- Born: 1875 County Monaghan, Ireland
- Died: 26 February 1922 (aged 46–47) West Mersea, England
- Education: Trinity College Dublin Heidelberg University
- Scientific career
- Fields: Zoology

= Henry Lyster Jameson =

Irish zoologist, educationist and marxist

Henry Paul William Lyster Jameson (1875 – 26 February 1922) was an Irish zoologist who studied pearl-formation. He also made contributions to speleology and encouraged the study of psychology in adult education.

==Early life==
H. Lyster Jameson was born in County Monaghan the son of Paul Lyster Jameson, the rector of Killincoole. He was educated at Trinity College Dublin. In 1895 he explored the Marble Arch Caves with Édouard-Alfred Martel, and was the first to describe fauna in the Mitchelstown Cave.

After a year at the Royal College of Science in London, Jameson studied zoology under Otto Bütschli at the University of Heidelberg, writing his dissertation (1898) on Thalassema neptuni, a species of spoon worms. Put in charge of a pearling station in British New Guinea, he studied the causes of pearl-formation. He continued this research at the Lancashire Sea Fisheries Station in Piel Island, Barrow-in-Furness, developing the parasitic theory of pearl-formation in the common sea mussel.

==Natal, 1902-8==
After developing pulmonary tuberculosis, he went to South Africa in 1902 to take up a position with the Transvaal Education Department. He worked as a school inspector setting up schools in concentration camps to anglicise the Boers following their defeat in the Second Boer War. He married Millicent Lucy Parker at Krugersdorp.
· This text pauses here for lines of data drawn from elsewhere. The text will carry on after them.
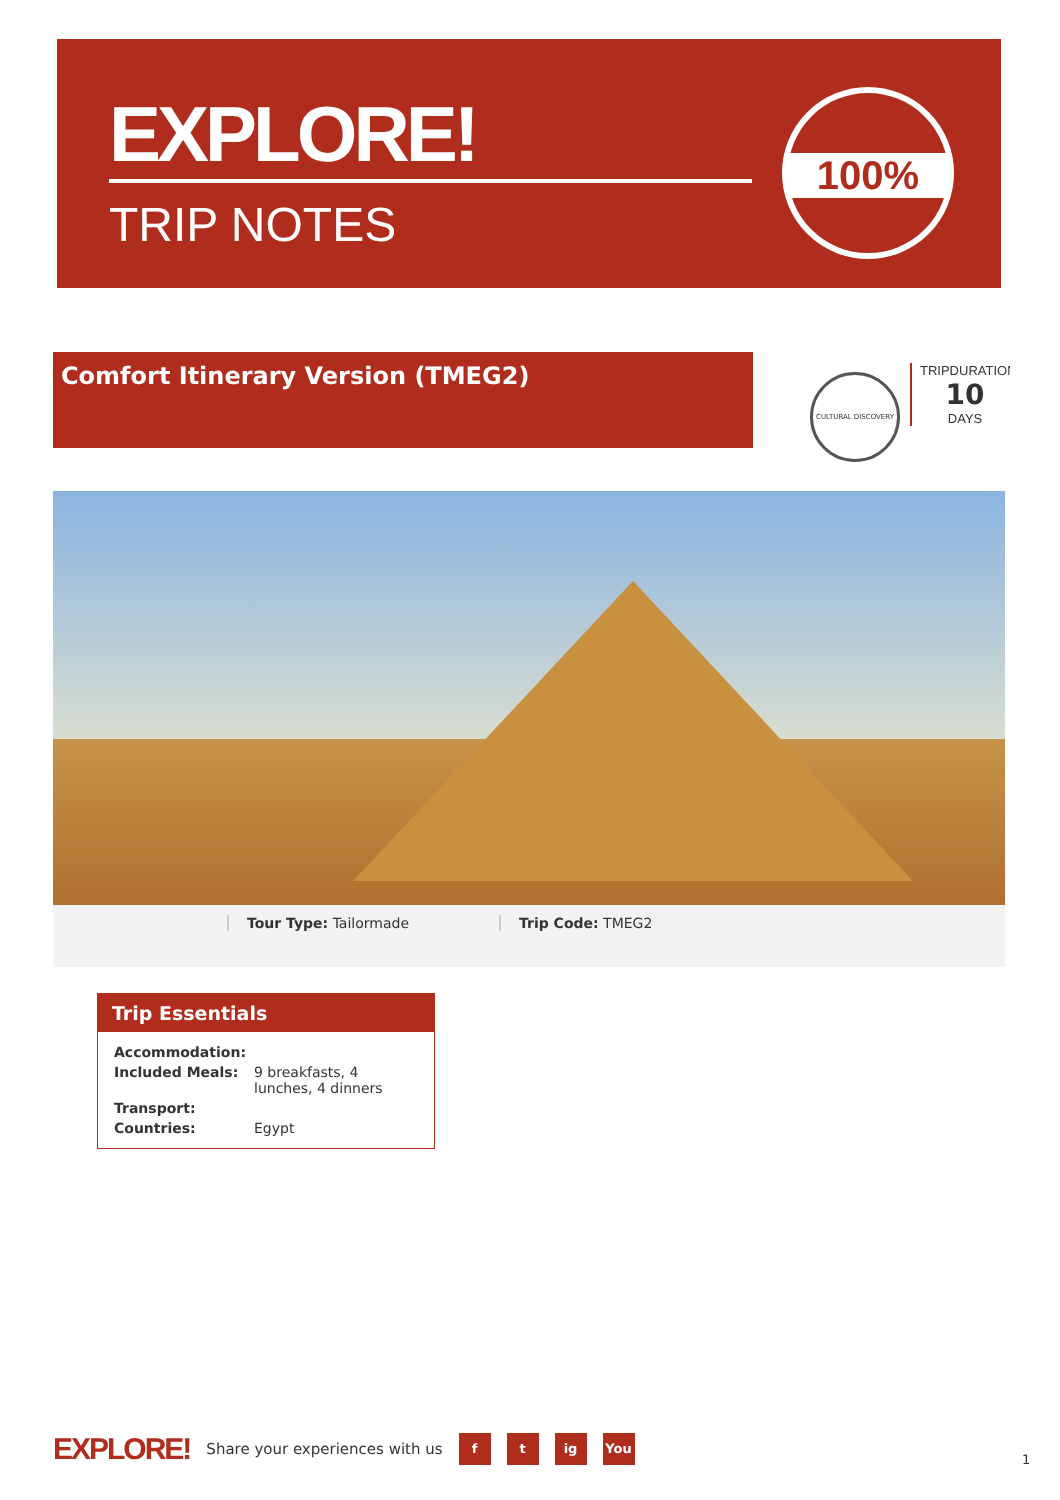EXPLORE!
TRIP NOTES
100%
Comfort Itinerary Version (TMEG2) CULTURAL DISCOVERY
TRIPDURATION
10
DAYS
Tour Type: Tailormade Trip Code: TMEG2
Trip Essentials
| Accommodation: | |
| Included Meals: | 9 breakfasts, 4 lunches, 4 dinners |
| Transport: | |
| Countries: | Egypt |
EXPLORE! Share your experiences with us f t ig You
1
He worked for the Natal Education Department and later was professor of Biology the Transvaal Technical Institute in Johannesburg. However when the Institute – renamed the Transvaal University College – was reorganised in 1908. Jameson was unable to attract sufficient students to his courses and his post was abolished and he then returned to England.

==England 1908-1922==
On return to England in 1908 he had a post with the Board of Education and was elected a Fellow of the Royal Zoological Society later that year.
Back in England from 1914 he was employed as a civil servant for Board of Agriculture and Fisheries. He quickly set up the Fisheries Experimental Station at West Mersea.
===Outline of Psychology===
Jameson became a Marxist and joined the Plebs' League, with whom he made "strenuous attempts [...] to develop psychology" as a component of working-class education in the League. He used the pen-name "Nordicus". He wrote the first draft of An Outline of Psychology, an introductory psychology textbook published by them. The final text was produced in an attempt at "communal production"

This version went through eight editions before Eden and Cedar Paul, with Edward Conze produced a revised edition in 1938, by which time 18,000 copies had been produced.

He died of tuberculosis in 1922.

==Works==
- Contributions to the anatomy and histology of Thalassema neptunii Gaertner, 1899. Jena : G. Fischer, 1899.
- On the origin of pearls, 1902
- Studies on pearl-oysters and pearls. Pt. 1. Structure of the shell and pearls of the Ceylon pearl-oyster (Margaritifera vulgaris Schumacher); with an examination of the cestode theory of pearl-production, 1912
- Jameson, Henry Lyster (1922). "Synthesis of Vitamin A by a Marine Diaton (Nitzschia closterium W Sm.) growing in Pure Culture"
- Outline of psychology, Plebs' League, 1922. 6th ed., 1933, revised and expanded by Eden and Cedar Paul.